AdamaJava / adamajava

Other
15 stars 5 forks source link

Difficulty Extracting Telomere Length Data from qmotif XML Output #351

Open CHOWDHURY098 opened 7 months ago

CHOWDHURY098 commented 7 months ago

I am writing to seek guidance regarding the quantification of telomeres using qmotif. Despite successfully deploying qmotif for telomere quantification with an HG38-aligned BAM file and obtaining the required output files, including a telomere BAM file and an XML file, I am encountering difficulty in extracting telomere lengths in kilobases (kb) from the XML file. Could you kindly provide clarification on how to extract telomere length data from the XML file?

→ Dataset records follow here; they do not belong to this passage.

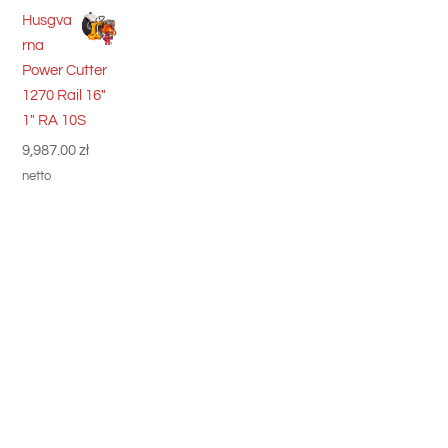
Husgva
rna
Power Cutter
1270 Rail 16"
1" RA 10S
9,987.00
zł
netto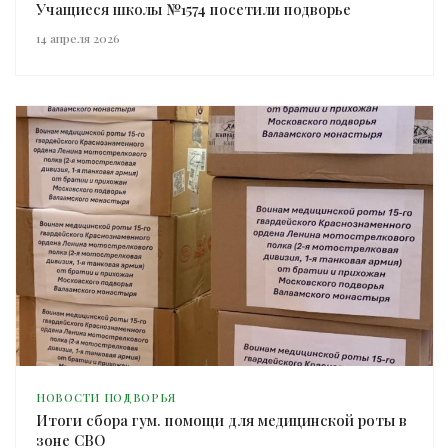
Учащиеся школы №1574 посетили подворье
14 апреля 2026
НОВОСТИ ПОДВОРЬЯ
Итоги сбора гум. помощи для медицинской роты в
зоне СВО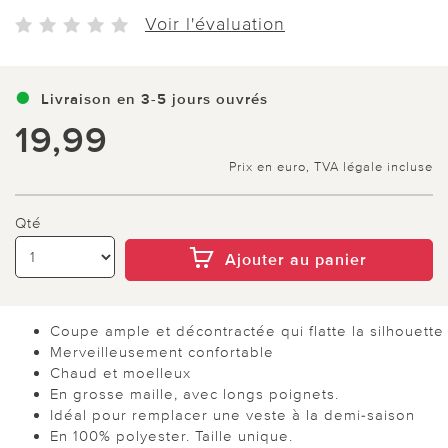
Voir l'évaluation
Livraison en 3-5 jours ouvrés
19,99
Prix en euro, TVA légale incluse
Qté
Ajouter au panier
Coupe ample et décontractée qui flatte la silhouette
Merveilleusement confortable
Chaud et moelleux
En grosse maille, avec longs poignets.
Idéal pour remplacer une veste à la demi-saison
En 100% polyester. Taille unique.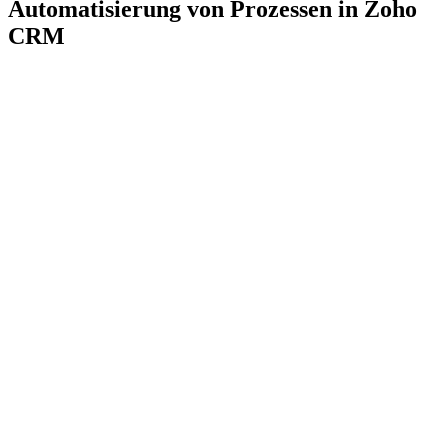
Automatisierung von Prozessen in Zoho
CRM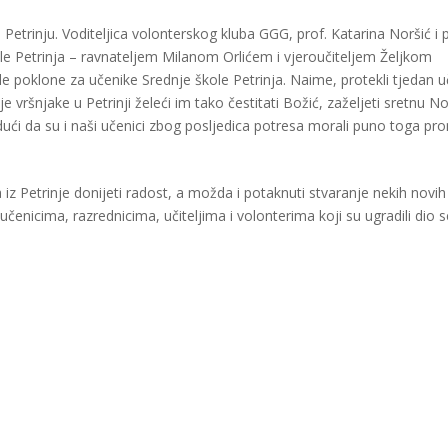
etrinju. Voditeljica volonterskog kluba GGG, prof. Katarina Noršić i p
ole Petrinja – ravnateljem Milanom Orlićem i vjeroučiteljem Željkom
 poklone za učenike Srednje škole Petrinja. Naime, protekli tjedan u
vršnjake u Petrinji želeći im tako čestitati Božić, zaželjeti sretnu N
udući da su i naši učenici zbog posljedica potresa morali puno toga pro
 Petrinje donijeti radost, a možda i potaknuti stvaranje nekih novih
čenicima, razrednicima, učiteljima i volonterima koji su ugradili dio 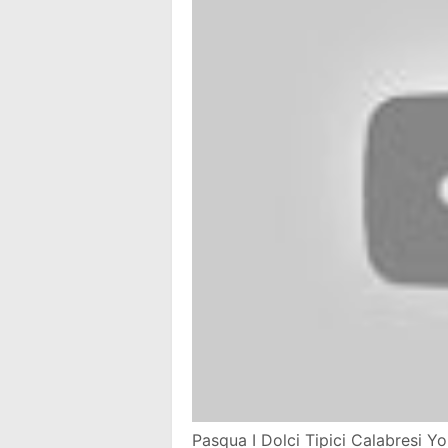
Pasqua I Dolci Tipici Calabresi Y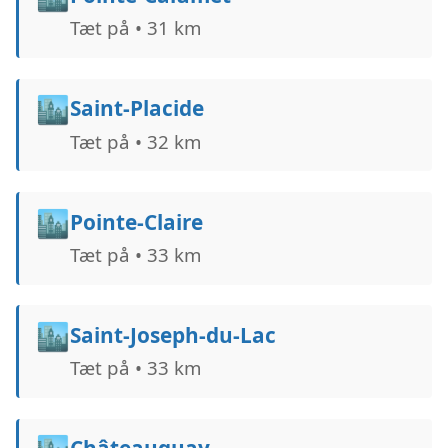
Tæt på • 31 km
🏙️
Saint-Placide
Tæt på • 32 km
🏙️
Pointe-Claire
Tæt på • 33 km
🏙️
Saint-Joseph-du-Lac
Tæt på • 33 km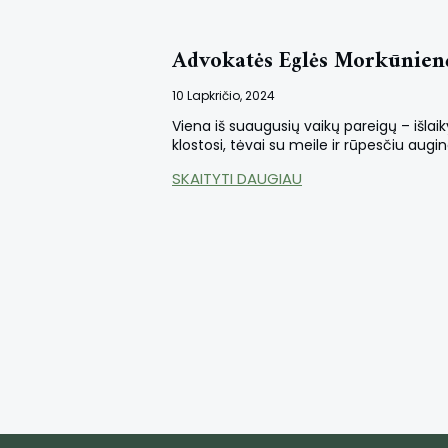
Advokatės Eglės Morkūnienės 
10 Lapkričio, 2024
Viena iš suaugusių vaikų pareigų – išlaiky
klostosi, tėvai su meile ir rūpesčiu augi
SKAITYTI DAUGIAU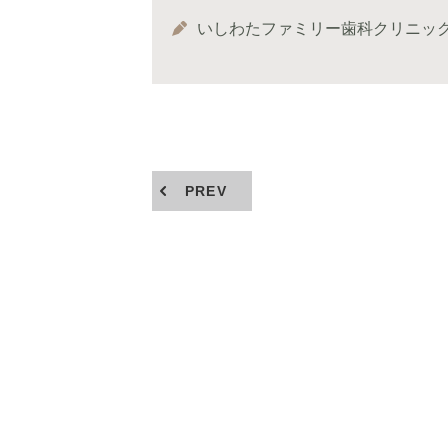
いしわたファミリー歯科クリニッ
PREV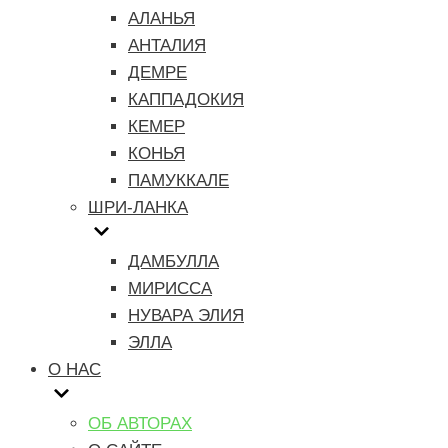
АЛАНЬЯ
АНТАЛИЯ
ДЕМРЕ
КАППАДОКИЯ
КЕМЕР
КОНЬЯ
ПАМУККАЛЕ
ШРИ-ЛАНКА
ДАМБУЛЛА
МИРИССА
НУВАРА ЭЛИЯ
ЭЛЛА
О НАС
ОБ АВТОРАХ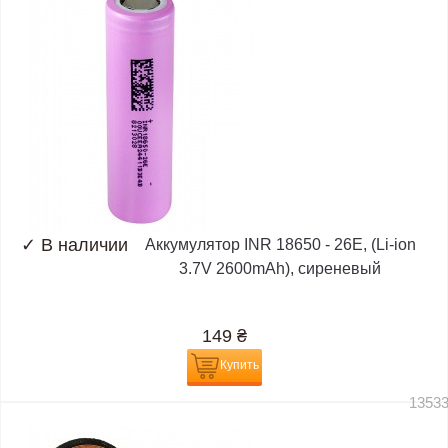
✓
В наличии
Аккумулятор INR 18650 - 26E, (Li-ion
3.7V 2600mAh), сиреневый
149
₴
Купить
1353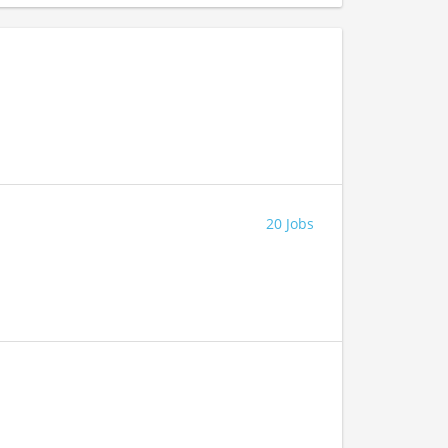
20 Jobs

my XML file like this : "<?xml version="1.0" encoding="UTF-8" standalone="no"?>

.........................................................................................................."
holmeso commented 7 months ago

We don’t normalise directly to genome coverage. Rather, we simply scale to a nominal read count of 1B reads to allow for simple comparisons between BAMs with different numbers of reads. So if your BAM has 0.5B reads, all of the scaled scores will be double the raw counts and if your BAM has 2B reads, the scaled scores would be half of the raw numbers. We don’t take any account of unmapped reads, secondary alignments etc when scaling, we just count every read. We take this simple approach because when you are talking about tumours, the correct approach is non-obvious - for example, if we have 3 chromosomes with whole-arm amplifications, how should we take account of that? Clever/correct scaling is left as an exercise for the user as they know their data best. With all of those caveats, qMotif scaled scores correlate very well with wet-lab techniques as we showed in the qMotif paper so we think the simple scaling approach probably works well enough in the majority of cases.